** WHAT YOU WILL DO **
After finding the line with "Foto insturen" in the entries below, retype exactly each line from there through the line with "cia venosa compartilhem", including that final line.

** DATA LISTING **

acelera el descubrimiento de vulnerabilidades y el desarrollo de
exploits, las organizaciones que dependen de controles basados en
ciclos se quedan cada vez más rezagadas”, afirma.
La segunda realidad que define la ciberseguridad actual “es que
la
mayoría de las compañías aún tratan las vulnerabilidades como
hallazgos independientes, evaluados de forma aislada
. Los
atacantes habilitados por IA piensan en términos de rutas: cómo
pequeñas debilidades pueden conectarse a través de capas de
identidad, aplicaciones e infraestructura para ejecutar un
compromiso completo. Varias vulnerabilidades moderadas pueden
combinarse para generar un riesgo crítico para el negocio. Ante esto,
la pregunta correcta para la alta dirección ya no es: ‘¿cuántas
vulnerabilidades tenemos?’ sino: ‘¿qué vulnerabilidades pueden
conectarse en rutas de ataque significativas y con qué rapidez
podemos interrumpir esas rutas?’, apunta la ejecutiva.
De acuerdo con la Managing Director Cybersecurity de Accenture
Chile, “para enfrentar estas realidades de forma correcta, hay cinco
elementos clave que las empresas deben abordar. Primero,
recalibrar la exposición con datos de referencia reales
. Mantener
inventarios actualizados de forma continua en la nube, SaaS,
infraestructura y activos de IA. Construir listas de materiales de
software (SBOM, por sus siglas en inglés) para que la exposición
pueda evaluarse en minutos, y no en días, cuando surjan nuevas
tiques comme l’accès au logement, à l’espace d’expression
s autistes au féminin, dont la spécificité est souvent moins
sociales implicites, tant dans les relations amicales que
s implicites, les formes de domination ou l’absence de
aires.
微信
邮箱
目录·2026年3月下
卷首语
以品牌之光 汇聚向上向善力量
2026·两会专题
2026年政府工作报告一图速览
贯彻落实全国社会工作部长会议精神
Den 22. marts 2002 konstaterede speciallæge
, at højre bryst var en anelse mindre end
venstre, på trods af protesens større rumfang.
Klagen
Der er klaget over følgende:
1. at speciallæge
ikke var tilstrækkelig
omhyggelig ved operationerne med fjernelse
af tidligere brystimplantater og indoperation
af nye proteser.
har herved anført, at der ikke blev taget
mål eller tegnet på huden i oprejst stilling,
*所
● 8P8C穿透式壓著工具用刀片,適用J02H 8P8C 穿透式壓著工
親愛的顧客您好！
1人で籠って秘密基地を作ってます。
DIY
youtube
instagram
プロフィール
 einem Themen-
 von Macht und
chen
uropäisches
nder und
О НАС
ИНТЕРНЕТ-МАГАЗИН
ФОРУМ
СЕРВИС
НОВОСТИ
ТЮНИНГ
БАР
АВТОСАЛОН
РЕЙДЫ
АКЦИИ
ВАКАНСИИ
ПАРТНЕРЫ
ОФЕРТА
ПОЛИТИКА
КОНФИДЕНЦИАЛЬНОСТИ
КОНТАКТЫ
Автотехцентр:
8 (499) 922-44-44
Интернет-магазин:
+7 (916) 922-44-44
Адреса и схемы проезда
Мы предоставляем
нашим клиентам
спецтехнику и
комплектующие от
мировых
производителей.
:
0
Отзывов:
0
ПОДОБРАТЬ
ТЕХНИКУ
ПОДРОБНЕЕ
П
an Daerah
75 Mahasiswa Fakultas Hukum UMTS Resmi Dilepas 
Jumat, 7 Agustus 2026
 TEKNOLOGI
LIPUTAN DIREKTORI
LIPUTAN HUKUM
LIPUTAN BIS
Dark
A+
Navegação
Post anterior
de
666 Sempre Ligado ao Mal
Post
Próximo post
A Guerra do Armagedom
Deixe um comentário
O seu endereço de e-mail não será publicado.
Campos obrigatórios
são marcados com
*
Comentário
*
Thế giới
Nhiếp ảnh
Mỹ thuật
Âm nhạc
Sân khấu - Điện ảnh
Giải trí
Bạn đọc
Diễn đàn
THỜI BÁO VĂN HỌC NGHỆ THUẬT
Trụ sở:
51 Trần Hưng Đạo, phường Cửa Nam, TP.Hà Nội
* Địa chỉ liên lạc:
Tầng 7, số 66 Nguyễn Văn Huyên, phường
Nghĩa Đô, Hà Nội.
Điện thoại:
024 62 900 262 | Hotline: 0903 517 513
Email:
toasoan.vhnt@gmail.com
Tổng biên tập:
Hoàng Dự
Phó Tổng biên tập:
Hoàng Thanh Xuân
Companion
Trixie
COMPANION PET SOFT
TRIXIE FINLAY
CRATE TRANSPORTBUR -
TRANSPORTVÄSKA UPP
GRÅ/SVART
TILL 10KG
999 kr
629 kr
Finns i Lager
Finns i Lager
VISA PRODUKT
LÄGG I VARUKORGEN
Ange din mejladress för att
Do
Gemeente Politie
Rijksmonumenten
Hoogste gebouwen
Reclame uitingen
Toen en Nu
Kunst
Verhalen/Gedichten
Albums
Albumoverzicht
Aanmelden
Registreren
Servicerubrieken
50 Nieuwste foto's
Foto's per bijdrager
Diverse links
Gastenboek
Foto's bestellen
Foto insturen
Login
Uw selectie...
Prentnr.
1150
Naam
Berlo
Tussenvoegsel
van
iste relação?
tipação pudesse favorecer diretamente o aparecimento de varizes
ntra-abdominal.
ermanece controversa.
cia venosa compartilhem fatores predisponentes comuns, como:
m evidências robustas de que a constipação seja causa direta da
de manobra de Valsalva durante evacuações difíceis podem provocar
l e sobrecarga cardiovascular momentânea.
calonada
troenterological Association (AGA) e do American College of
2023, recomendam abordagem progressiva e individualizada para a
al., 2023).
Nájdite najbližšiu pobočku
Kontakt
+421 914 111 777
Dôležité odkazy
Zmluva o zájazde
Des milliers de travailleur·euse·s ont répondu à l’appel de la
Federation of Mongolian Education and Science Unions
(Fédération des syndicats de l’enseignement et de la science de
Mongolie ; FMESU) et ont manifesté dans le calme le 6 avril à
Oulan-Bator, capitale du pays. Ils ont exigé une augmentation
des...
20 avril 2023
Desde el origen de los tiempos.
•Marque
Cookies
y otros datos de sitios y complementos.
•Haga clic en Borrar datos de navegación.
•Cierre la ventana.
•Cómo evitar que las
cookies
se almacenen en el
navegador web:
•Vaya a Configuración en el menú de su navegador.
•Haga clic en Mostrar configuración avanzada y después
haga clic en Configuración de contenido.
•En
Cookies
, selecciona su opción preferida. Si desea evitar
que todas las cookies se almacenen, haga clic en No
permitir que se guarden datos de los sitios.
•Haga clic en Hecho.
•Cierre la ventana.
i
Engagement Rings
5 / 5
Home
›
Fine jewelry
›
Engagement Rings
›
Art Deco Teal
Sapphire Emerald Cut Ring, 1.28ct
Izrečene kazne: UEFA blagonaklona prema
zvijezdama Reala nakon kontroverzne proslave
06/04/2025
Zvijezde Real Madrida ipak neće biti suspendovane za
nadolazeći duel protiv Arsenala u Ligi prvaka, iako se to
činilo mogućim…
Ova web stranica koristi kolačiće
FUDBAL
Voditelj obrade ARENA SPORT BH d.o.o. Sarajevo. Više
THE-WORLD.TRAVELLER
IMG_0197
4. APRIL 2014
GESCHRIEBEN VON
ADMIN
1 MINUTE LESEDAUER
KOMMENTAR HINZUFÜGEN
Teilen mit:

** RESULT BELOW **
Foto insturen
Login
Uw selectie...
Prentnr.
1150
Naam
Berlo
Tussenvoegsel
van
iste relação?
tipação pudesse favorecer diretamente o aparecimento de varizes
ntra-abdominal.
ermanece controversa.
cia venosa compartilhem fatores predisponentes comuns, como:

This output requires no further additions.